Tip 9: Many Patients Have Good Clinical Outcomes Associated with LVAD Implantation
Given the practice and referral patterns of specialist palliative care providers, there may be a false notion that all patients with LVADs do clinically poorly, require intensive care, or need additional life-sustaining interventions. However, this is far from the case, and a diverse practice that includes outpatient clinics and embedded clinics with LVAD teams may help deal with systemic bias and outliers. As noted earlier, improved quality of life for a period of time was noted by 70% of decedents at 90 days for one cohort of patients with LVAD, 5 and a larger multicenter study showed that only one-third of patients had poor outcomes, including persistent poor quality of life or death within one year. 16
It is important for palliative care clinicians to realize that the median survival of LVAD patients is improving and that newer LVADs such as the HeartMate 3™ have shown improvement outcomes over prior generations, especially regarding lower pump thrombosis and stroke rates, so the discussions need to be flexible and iterative. 17
Tip 10: Caregiver Support Is Essential for LVAD Patients, and Support for Caregivers Who Face a Significant Burden of Care Is Needed
Caregiver burden is underestimated greatly by those taking care of LVAD patients and large gaps exist in this system. Not only is LVAD care demanding but also many LVAD recipients are elderly with multiple comorbidities, including poor vision, hearing, and touch, which inhibit their ability to hear alarms, reach for them, care for their drivelines, and so on. Most sites require LVAD patients to have dedicated caregivers who help the patient to manage the device and, in particular, the driveline. However, over time, burden eases as patients and their loved ones become more adept at various aspects of the disease and as the clinical condition improves. Therefore, assessing social support in an ongoing manner is a critical aspect of preimplantation discussions and is essential if patients are to have a good outcome. If possible, having multiple caregivers can help lessen risk of burnout versus a single caregiver.
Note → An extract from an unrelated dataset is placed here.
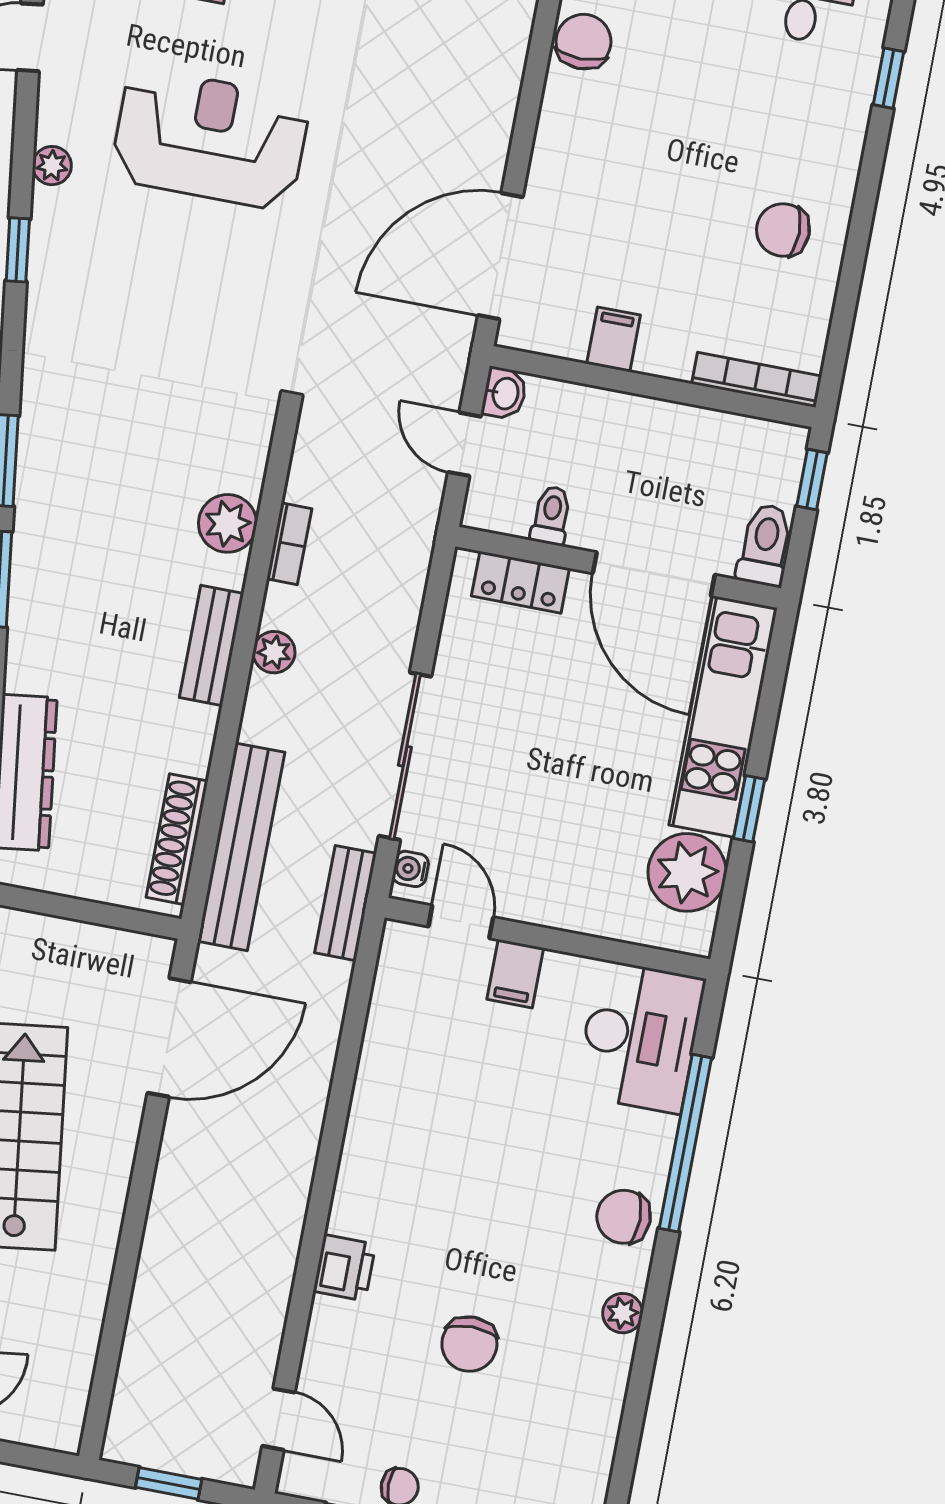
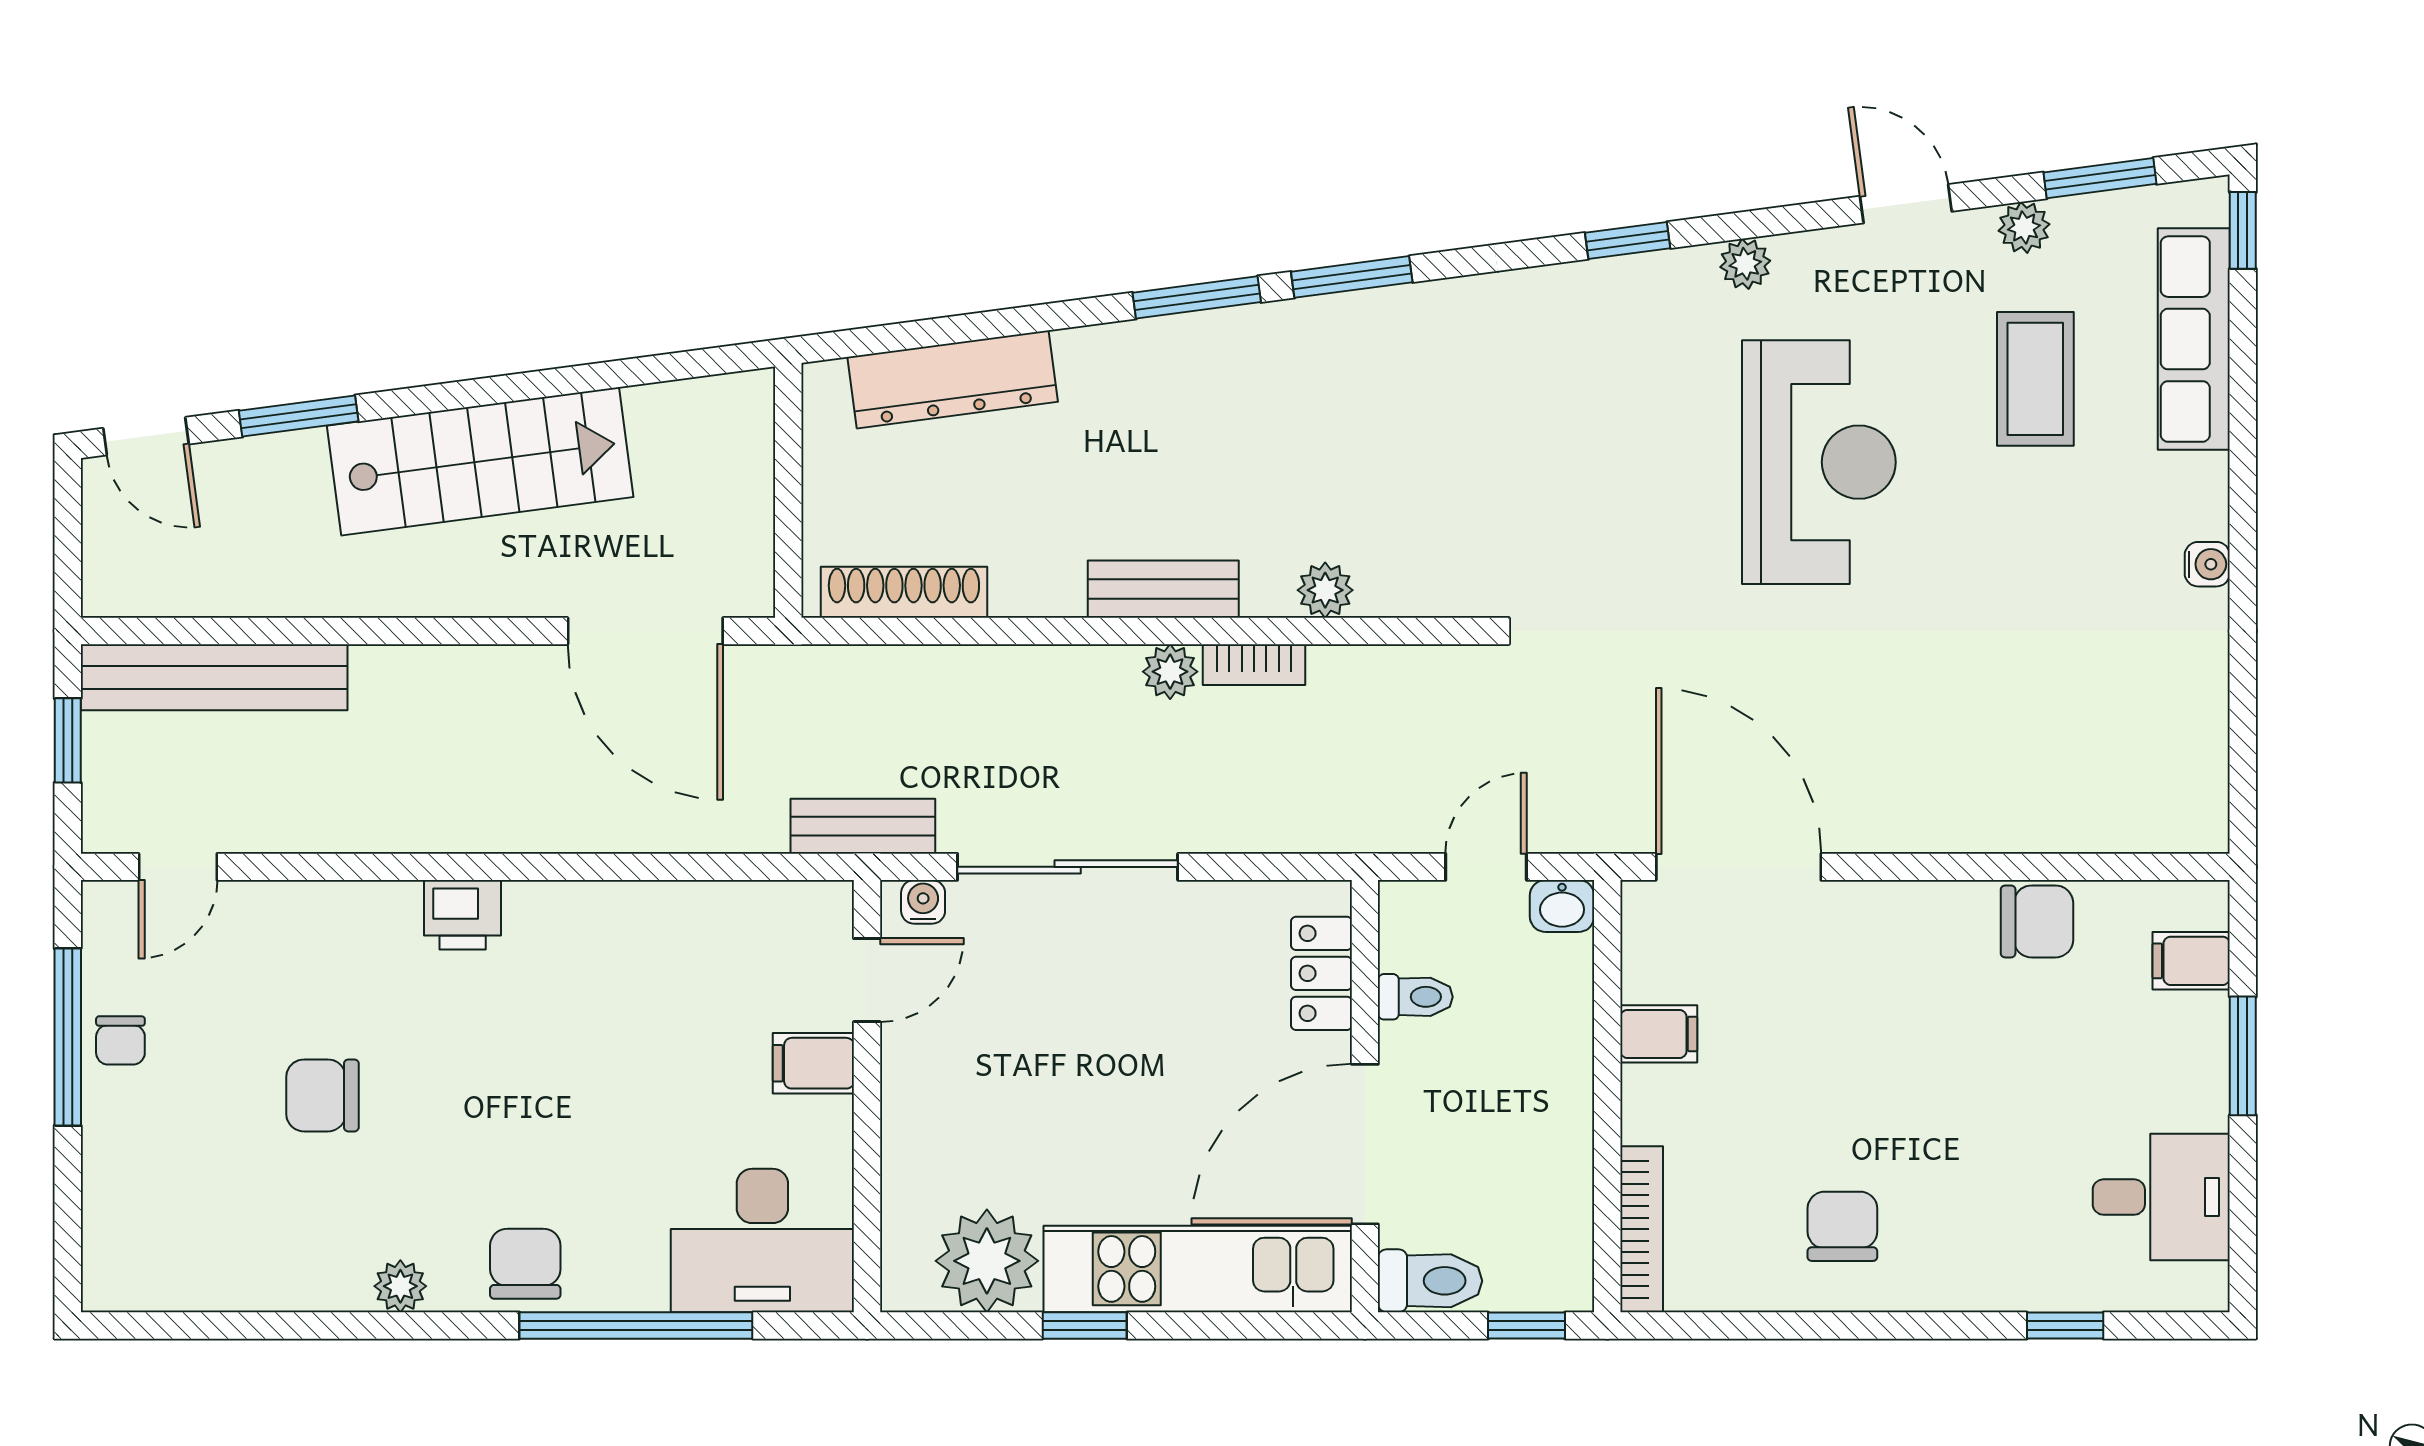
plant: (228, 523) -> (1325, 590), width x0.73, depth x0.73
bookcase: (289, 544) -> (1254, 665), moved
bench: (241, 847) -> (214, 677), moved
printer: (344, 1268) -> (463, 915), moved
In addition, having respite systems in place could be beneficial, but these are not ubiquitous.
Conclusion
LVADs, especially as DT, are being more commonly employed by HF teams when caring for patients with advanced HF. While palliative care providers are often called to see LVAD patients for whom the clinical course has gone poorly, LVADs and other advanced therapies are helping many advanced HF patients live longer, better quality lives. Palliative care clinicians can offer tremendous value to patients considering LVAD, particularly by facilitating discussions between patients and their families about what matters most and exploring what physical states would be unacceptable to patients. Treating troubling physical and psychological symptoms, providing emotional and practical support for caregivers, and lessening the suffering of dying patients are all ways that palliative care teams can improve care for patients with LVADs. While more research into optimal palliative care strategies for patients with LVADs is needed, close partnership between advanced HF and palliative care teams is essential to ensure patient-centered care is available to these very ill patients.
Footnotes
Author Disclosure Statement
No competing financial interests exist.